:: Study material

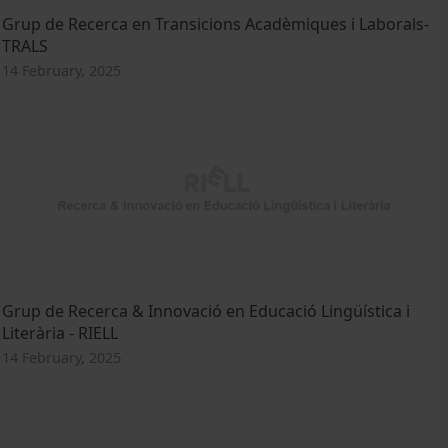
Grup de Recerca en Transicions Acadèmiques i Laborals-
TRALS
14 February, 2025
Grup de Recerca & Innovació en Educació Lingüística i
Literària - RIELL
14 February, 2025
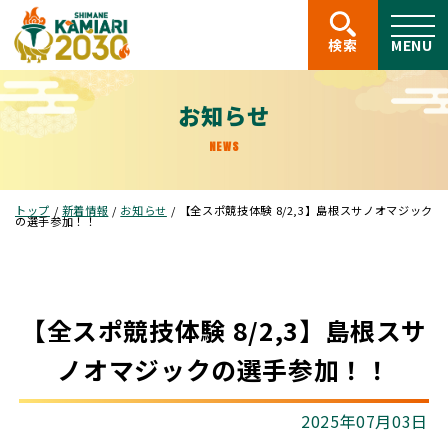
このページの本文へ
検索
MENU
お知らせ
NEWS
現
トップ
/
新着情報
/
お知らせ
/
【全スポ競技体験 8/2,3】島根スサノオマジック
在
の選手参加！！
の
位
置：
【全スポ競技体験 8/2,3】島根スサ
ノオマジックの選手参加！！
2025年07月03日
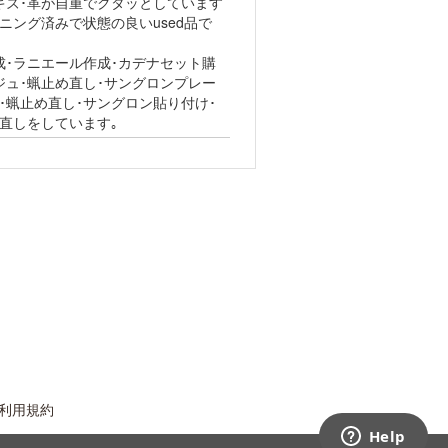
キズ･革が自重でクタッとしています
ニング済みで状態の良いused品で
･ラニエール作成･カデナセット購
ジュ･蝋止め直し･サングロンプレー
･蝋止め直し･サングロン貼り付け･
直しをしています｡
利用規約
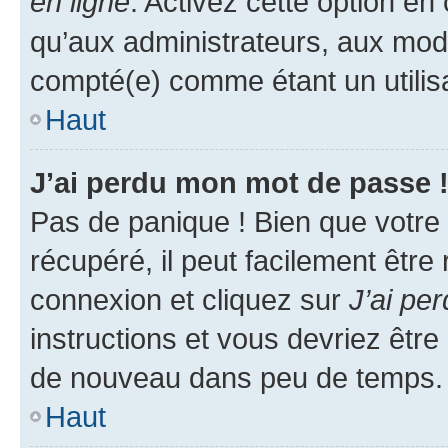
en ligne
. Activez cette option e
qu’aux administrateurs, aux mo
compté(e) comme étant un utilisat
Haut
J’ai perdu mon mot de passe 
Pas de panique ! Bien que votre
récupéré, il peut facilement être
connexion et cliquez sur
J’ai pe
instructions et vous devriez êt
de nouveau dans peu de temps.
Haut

::::

:: The task ::
Edit the text read from all of the data, changing "February" to "March" and keeping every other line unchanged. Leave the pictures out of your answer.

:: Completed exercise ::
Grup de Recerca en Transicions Acadèmiques i Laborals-
TRALS
14 March, 2025
Grup de Recerca & Innovació en Educació Lingüística i
Literària - RIELL
14 March, 2025
このページの本文へ
検索
MENU
お知らせ
NEWS
現
トップ
/
新着情報
/
お知らせ
/
【全スポ競技体験 8/2,3】島根スサノオマジック
在
の選手参加！！
の
位
置：
【全スポ競技体験 8/2,3】島根スサ
ノオマジックの選手参加！！
2025年07月03日
キズ･革が自重でクタッとしています
ニング済みで状態の良いused品で
･ラニエール作成･カデナセット購
ジュ･蝋止め直し･サングロンプレー
･蝋止め直し･サングロン貼り付け･
直しをしています｡
利用規約
en ligne
. Activez cette option e
qu’aux administrateurs, aux mo
compté(e) comme étant un utilisat
Haut
J’ai perdu mon mot de passe 
Pas de panique ! Bien que votre
récupéré, il peut facilement être
connexion et cliquez sur
J’ai pe
instructions et vous devriez êt
de nouveau dans peu de temps.
Haut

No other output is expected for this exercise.